(Data entries)
+===+

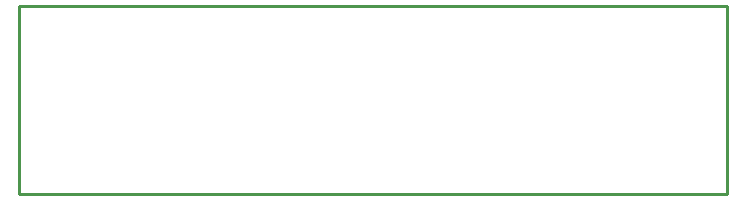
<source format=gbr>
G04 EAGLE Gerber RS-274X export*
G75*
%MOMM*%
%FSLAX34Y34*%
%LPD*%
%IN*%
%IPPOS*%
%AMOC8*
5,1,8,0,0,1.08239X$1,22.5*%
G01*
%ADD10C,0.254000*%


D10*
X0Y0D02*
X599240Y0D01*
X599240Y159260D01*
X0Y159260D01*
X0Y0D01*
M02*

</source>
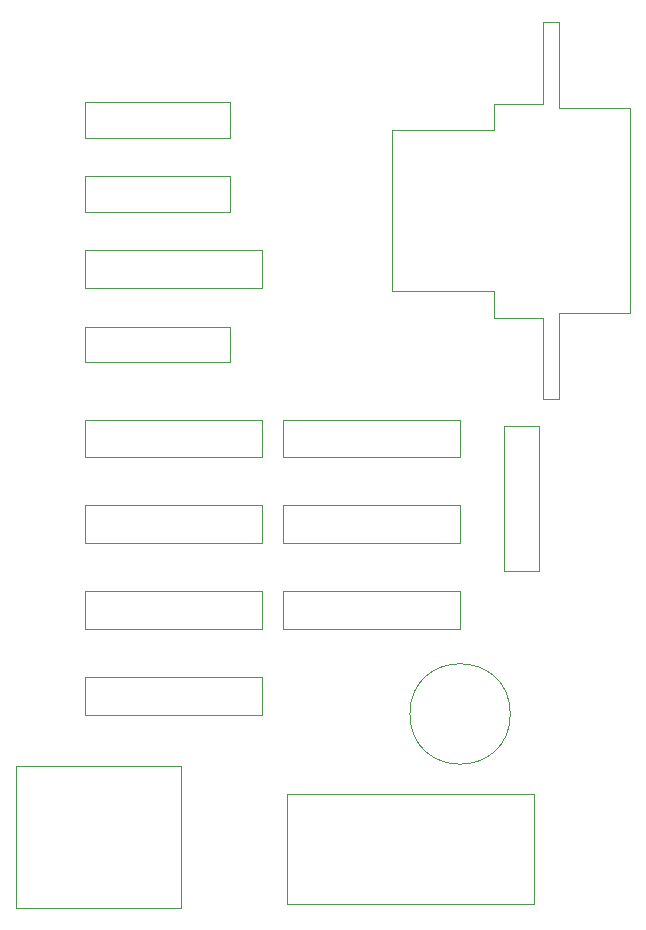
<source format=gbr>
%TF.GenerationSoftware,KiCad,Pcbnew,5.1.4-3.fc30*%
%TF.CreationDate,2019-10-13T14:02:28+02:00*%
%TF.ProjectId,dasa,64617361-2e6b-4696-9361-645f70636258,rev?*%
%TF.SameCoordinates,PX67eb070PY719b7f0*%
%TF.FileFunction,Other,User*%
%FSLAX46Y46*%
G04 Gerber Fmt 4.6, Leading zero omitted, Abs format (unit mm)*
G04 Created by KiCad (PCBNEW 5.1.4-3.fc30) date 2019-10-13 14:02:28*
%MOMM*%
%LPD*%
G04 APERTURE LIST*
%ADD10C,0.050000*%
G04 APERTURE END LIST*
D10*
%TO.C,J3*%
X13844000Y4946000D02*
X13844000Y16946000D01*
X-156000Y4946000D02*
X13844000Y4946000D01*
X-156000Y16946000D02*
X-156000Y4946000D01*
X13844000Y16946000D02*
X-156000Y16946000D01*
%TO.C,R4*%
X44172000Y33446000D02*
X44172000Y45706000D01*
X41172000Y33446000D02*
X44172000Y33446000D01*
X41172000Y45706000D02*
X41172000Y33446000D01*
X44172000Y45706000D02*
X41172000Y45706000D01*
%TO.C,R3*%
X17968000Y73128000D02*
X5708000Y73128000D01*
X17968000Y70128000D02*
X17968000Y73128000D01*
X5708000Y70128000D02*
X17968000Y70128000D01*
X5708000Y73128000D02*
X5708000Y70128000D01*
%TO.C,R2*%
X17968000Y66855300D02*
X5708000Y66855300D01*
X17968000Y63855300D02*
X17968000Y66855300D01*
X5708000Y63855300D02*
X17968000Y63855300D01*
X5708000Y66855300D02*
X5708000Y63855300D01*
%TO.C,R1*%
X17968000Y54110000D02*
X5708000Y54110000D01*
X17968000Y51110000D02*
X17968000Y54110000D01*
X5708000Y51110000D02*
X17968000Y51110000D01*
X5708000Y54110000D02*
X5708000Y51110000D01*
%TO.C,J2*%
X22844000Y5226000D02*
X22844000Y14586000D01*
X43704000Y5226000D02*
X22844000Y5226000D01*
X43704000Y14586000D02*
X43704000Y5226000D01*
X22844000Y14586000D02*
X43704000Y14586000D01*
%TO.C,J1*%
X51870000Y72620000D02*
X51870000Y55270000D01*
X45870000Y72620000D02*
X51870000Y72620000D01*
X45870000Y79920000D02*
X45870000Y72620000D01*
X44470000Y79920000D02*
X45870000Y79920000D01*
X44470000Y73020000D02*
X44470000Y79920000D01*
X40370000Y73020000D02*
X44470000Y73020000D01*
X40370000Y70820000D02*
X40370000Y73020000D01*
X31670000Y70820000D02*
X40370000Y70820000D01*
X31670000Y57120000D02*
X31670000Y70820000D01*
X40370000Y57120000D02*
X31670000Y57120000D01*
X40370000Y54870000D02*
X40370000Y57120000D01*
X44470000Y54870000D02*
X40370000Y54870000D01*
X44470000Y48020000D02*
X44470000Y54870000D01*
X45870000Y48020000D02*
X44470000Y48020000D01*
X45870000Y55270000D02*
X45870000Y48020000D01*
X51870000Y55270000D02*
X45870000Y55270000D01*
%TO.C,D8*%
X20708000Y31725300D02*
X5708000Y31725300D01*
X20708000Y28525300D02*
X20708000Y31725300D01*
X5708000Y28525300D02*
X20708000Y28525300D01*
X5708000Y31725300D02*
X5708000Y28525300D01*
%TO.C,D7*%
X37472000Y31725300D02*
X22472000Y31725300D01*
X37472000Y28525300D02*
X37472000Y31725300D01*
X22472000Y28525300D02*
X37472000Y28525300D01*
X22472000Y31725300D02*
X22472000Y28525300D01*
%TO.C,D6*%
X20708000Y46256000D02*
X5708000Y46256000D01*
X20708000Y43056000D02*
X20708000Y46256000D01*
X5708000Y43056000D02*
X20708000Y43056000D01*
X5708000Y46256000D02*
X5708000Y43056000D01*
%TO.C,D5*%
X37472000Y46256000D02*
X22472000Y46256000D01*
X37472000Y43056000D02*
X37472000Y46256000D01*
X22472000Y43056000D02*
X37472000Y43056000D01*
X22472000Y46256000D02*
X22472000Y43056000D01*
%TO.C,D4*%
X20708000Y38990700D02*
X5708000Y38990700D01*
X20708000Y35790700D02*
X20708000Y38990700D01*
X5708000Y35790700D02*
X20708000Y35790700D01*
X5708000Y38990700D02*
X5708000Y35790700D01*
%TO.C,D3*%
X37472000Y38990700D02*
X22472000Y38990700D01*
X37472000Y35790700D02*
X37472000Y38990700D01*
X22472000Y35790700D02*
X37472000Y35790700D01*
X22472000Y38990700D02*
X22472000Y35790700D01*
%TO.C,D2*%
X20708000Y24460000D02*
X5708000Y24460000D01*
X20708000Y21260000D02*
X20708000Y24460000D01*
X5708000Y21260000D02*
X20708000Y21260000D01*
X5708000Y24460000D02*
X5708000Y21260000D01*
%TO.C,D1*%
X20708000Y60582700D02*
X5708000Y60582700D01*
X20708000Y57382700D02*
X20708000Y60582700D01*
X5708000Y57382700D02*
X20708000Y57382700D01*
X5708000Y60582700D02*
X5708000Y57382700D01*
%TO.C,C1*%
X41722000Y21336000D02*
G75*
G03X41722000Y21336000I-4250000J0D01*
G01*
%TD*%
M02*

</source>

+===+

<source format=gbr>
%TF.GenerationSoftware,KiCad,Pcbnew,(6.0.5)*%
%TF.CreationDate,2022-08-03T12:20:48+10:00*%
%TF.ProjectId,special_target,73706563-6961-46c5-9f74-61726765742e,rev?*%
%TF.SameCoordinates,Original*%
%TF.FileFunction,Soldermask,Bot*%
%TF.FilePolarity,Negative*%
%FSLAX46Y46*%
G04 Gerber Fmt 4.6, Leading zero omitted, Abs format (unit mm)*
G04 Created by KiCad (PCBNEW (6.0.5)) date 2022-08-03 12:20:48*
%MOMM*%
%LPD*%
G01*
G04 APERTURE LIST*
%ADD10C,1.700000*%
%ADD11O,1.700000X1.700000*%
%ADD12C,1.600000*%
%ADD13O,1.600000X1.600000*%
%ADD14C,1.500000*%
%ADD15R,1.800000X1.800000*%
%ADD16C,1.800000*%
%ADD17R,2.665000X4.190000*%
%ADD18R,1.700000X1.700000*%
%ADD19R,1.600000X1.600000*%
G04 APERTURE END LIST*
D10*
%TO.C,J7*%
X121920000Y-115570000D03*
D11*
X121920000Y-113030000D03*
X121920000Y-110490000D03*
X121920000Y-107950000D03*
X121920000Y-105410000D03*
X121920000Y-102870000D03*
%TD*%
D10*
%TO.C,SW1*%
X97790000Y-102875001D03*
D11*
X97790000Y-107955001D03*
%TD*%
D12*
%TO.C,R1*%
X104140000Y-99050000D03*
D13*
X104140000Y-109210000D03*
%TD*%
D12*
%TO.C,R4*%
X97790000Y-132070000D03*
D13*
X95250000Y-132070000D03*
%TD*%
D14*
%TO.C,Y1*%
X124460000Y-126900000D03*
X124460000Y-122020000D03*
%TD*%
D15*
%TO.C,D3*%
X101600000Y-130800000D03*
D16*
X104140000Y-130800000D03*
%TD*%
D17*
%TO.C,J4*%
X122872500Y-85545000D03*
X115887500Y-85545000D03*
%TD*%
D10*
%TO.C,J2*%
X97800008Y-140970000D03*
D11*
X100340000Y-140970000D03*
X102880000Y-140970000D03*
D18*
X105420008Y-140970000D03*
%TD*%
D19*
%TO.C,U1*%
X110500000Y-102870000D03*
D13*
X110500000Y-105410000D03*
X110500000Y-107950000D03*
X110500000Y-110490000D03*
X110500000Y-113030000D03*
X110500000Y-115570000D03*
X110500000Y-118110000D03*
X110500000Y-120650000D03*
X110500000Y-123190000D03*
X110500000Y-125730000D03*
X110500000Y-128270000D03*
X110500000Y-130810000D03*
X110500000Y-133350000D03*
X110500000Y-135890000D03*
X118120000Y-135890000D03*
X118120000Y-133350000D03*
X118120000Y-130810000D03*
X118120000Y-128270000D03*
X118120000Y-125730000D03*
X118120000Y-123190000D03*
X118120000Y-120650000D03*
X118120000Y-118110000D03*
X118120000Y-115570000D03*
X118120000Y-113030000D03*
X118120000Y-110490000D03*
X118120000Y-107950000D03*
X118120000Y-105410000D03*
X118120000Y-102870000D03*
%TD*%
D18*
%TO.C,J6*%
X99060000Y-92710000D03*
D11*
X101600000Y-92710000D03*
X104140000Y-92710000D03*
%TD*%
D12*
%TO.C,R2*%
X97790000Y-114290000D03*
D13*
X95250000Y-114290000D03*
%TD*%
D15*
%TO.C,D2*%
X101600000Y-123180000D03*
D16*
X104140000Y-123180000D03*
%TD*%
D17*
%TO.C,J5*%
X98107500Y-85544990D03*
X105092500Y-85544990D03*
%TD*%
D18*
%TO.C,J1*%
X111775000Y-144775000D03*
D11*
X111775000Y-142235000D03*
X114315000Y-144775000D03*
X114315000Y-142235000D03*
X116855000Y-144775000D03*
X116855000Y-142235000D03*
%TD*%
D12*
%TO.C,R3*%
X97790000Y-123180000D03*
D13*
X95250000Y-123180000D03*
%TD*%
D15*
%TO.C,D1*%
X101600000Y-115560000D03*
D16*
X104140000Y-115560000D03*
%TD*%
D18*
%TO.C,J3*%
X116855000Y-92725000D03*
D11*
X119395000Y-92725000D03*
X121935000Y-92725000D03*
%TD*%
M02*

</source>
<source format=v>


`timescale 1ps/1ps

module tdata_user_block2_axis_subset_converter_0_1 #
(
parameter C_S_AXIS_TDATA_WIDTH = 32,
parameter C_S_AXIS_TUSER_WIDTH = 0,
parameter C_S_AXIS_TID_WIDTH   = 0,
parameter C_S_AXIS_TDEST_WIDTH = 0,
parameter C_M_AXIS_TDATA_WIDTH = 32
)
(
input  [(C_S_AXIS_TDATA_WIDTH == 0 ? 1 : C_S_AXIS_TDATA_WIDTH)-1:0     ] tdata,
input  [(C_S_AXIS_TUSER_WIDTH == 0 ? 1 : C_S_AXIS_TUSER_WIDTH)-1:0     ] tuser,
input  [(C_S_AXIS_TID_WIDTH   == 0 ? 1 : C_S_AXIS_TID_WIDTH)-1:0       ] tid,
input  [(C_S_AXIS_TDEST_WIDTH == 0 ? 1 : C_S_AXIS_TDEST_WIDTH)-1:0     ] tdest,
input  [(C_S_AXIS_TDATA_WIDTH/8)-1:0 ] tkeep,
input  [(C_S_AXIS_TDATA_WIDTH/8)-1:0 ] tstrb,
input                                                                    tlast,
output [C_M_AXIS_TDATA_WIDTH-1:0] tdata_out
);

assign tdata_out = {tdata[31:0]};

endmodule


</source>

+===+

*What to produce*:
Filter the entries down to the lines with the word "FileFunction" in them, and copy those lines.

*Your response*:
%TF.FileFunction,Other,User*%
%TF.FileFunction,Soldermask,Bot*%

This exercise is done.